Goal 3 had to answer a clear question: how can we use everything we've built in a token-efficient way, with just plain text?
This is where @dcl/jarvis appears. Jarvis (aka Just a Really Very Intelligent System) is our knowledge library. After every repository release, a GitHub Action runs to keep Jarvis up to date. The core components are:
- A
manifest.yamlper repository with a defined structure and useful information for AI consumption - A dependency graph connecting all our repositories
- A central index — the starting point for any question
As happened with Goal 2, the team did an unexpected step up: they re-drew the entire architecture. Not because someone asked them to, but because the process of defining schemas for Jarvis forced clarity on how everything connects. The old architecture diagram was functional. The new one is a masterpiece.
Before:

After:

Now we can answer any question related to our codebase, plan any change or product feature, and shape product ideas with real technical feasibility and a roadmap grounded in the actual dependency graph. Not hallucinated. Not approximated. Grounded.
Where We Are Now
We're using Jarvis as a Slack app — anyone in the company can ask questions about the codebase and get accurate, context-aware answers. By treating Jarvis as our knowledge base, we built multiple skills into the Slack app so it can answer architecture questions and generate actionable plans. It can explain how to perform tasks (e.g., where to POST to update data), produce end-to-end implementation plans for new features based on product definitions, recommend where to place new services, account for libraries and dependencies, and follow our architectural guidance, coding standards, and principles for when to create versus reuse a service — including flagging potential conflicts with existing functionality. It can review pull requests and provide contextual feedback on implementation, style, and architectural fit, and it can intake product ideas and turn them into structured product implementation ideas.

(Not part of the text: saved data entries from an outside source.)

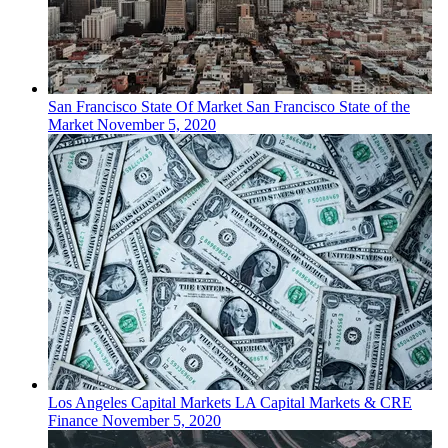
San Francisco
State Of Market
San Francisco State of the
Market
November 5, 2020
Los Angeles
Capital Markets
LA Capital Markets & CRE
Finance
November 5, 2020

But the real power is broader: you can start a fresh repo, install Jarvis, and ask an agent to do what you need with full awareness of how everything fits together.

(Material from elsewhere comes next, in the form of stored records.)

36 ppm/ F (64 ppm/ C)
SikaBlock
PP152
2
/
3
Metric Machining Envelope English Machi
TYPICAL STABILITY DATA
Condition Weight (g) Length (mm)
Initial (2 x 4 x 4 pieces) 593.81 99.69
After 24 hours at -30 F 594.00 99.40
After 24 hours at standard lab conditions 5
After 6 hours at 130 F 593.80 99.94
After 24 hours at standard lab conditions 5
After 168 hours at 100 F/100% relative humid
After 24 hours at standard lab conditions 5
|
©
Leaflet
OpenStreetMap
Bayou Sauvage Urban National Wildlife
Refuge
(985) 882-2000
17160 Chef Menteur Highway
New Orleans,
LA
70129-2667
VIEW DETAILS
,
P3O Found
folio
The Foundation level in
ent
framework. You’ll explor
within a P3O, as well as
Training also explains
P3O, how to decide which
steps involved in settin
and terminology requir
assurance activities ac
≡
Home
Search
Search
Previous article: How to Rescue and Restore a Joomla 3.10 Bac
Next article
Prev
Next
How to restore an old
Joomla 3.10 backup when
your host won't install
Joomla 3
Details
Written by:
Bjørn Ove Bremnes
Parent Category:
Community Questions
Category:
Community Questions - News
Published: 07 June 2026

What's striking is how much the AI landscape has shifted in just four months. In November 2025, we were working with chat-based assistants and expensive context windows. By March 2026, the tools caught up to what we'd been building toward. MCP became mainstream. Claude Code shipped Skills and custom commands. Cursor rolled out autonomous agent workflows. GitHub Copilot evolved into a full coding agent with Planning Mode. The shift from chat-based assistance to true agentic platforms happened faster than anyone expected.

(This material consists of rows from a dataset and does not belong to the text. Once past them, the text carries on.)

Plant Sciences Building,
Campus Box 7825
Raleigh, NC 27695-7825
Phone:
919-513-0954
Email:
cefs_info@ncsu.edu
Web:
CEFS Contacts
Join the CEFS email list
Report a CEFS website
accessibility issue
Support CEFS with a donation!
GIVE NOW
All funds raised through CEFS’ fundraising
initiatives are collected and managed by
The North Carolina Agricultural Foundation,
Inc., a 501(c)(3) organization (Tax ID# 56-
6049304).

The timing worked in our favor. We spent those months building the foundation — standards, documentation, schemas, a knowledge library — while the tools were maturing. Now those foundations compound. Every improvement to the AI tools amplifies the work we already did. The agents aren't just smarter; they have something real to work with.
This was a big effort by a lot of people. The kind of engineers who don't wait for permission to make things better. The kind who show up on a Thursday because they believe the codebase deserves it. All the cheers to them.
The best internal improvements don't need a place on the roadmap. They need a group of engineers who care enough to show up.